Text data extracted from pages
________________________________________

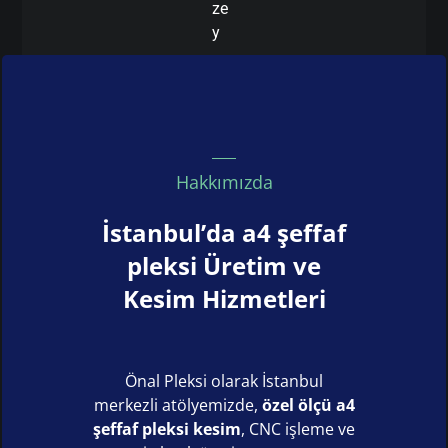
ze
y
Hakkımızda
İstanbul’da a4 şeffaf
pleksi Üretim ve
Kesim Hizmetleri
Önal Pleksi olarak İstanbul
merkezli atölyemizde,
özel ölçü a4
şeffaf pleksi kesim
, CNC işleme ve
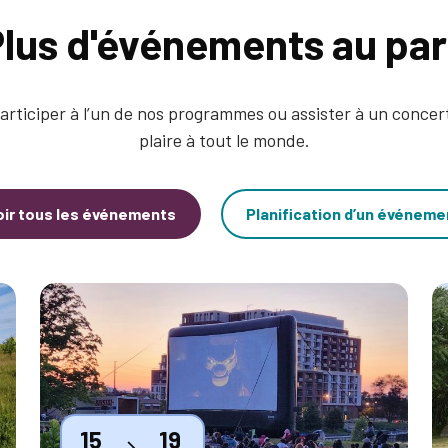
lus d'événements au pa
articiper à l’un de nos programmes ou assister à un concert
plaire à tout le monde.
oir tous les événements
Planification d’un événeme
Thumbnail
T
15
19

________________________________________

Can you give back every line of the material above word for word, leaving out the pictures?

ze
y
Hakkımızda
İstanbul’da a4 şeffaf
pleksi Üretim ve
Kesim Hizmetleri
Önal Pleksi olarak İstanbul
merkezli atölyemizde,
özel ölçü a4
şeffaf pleksi kesim
, CNC işleme ve
lus d'événements au pa
articiper à l’un de nos programmes ou assister à un concert
plaire à tout le monde.
oir tous les événements
Planification d’un événeme
Thumbnail
T
15
19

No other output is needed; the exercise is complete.